Deutlicher Anstieg von Grippefällen in den Spitälern Uster und Wetzikon
Teilweise Maskenpflicht eingeführt
In den Spitälern Wetzikon und Uster steigt die Zahl der Grippeerkrankungen. Maskenpflicht und Empfehlungen sollen helfen, das Personal und die Patienten zu schützen.
Es schnäuzt, hustet, schnudert und niest: Die Geräuschkulisse in der morgendlichen S-Bahn oder grösseren Menschenansammlungen hört sich aktuell nicht gerade gesund an. Das bekommen auch die Spitäler Wetzikon und Uster zu spüren: Beide bemerken aktuell einen deutlichen Anstieg von Grippefällen seit Anfang Jahr, wie es auf Anfrage heisst. Insgesamt sei die Situation vergleichbar mit früheren Jahren.
Die Viren machen auch vor dem Spitalpersonal nicht halt. Aufgrund vermehrter Krankheitsausfälle gilt im Spital Wetzikon auf zwei Bettenstationen eine vorübergehende Maskenpflicht für Patientinnen und Patienten, Mitarbeitende und Besuchende. «Je nach epidemiologischer Lage respektive Belastung des Personals behalten wir uns vor, die Maskenpflicht auszuweiten», sagt Sascha Fisler, Mediensprecherin beim GZO Spital Wetzikon. Personen, die Erkältungssymptome aufweisen, sind im ganzen Spital dazu verpflichtet, eine Maske zu tragen.

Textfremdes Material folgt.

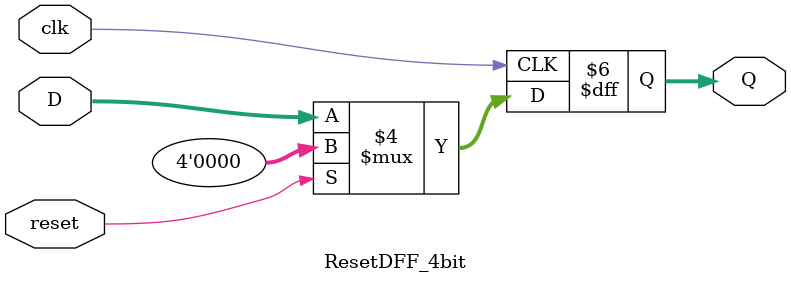
<source format=v>

module DFF_4bit ( //DFF used just for buffering signals
    input wire clk,
    input wire [3:0] D,
    output reg [3:0] Q
);

    always @(posedge clk) begin
            Q <= D;
    end

endmodule

module DFF ( //DFF used just for buffering signals
    input wire clk,
    input wire  D,
    output reg  Q
);

    always @(posedge clk) begin
            Q <= D;
    end

endmodule

module EnableDFF_4bit(
    input wire clk,
    input wire enable,
    input wire [3:0] D,
    output reg [3:0] Q
);

    always @(posedge clk) begin
        if (enable) begin
            Q <= D;
        end
    end

endmodule

module ResetEnableDFF_4bit( // synchronous reset
    input wire clk,
    input wire reset,
    input wire enable,
    input wire [3:0] D,
    output reg [3:0] Q
);

    always @(posedge clk) begin
        if (~reset) begin
            if (enable) begin
                Q <= D;
            end 
        end else begin // reset behaviour
            Q <= 0;
        end
    end

endmodule

module ResetDFF_4bit ( // synchronous reset, no enable
    input wire clk,
    input wire reset,
    input wire [3:0] D,
    output reg [3:0] Q
);

    always @(posedge clk) begin
        if (~reset) begin
            Q <= D;
        end else begin // reset behaviour
            Q <= 0;
        end
    end

endmodule
</source>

Im Spital Uster kann man sich bisher noch ohne Maske bewegen. Die Entwicklung der Grippefälle wird aber genau beobachtet, um wenn nötig zu reagieren. «Wir reevaluieren regelmässig die Einführung einer Maskenpflicht gemäss lokaler epidemiologischer Lage», erklärt Sarah Buob vom Spital Uster. In bestimmten Bereichen gilt «eine dringende Empfehlung» für das Tragen einer Maske, so zum Beispiel auf der Notfallstation.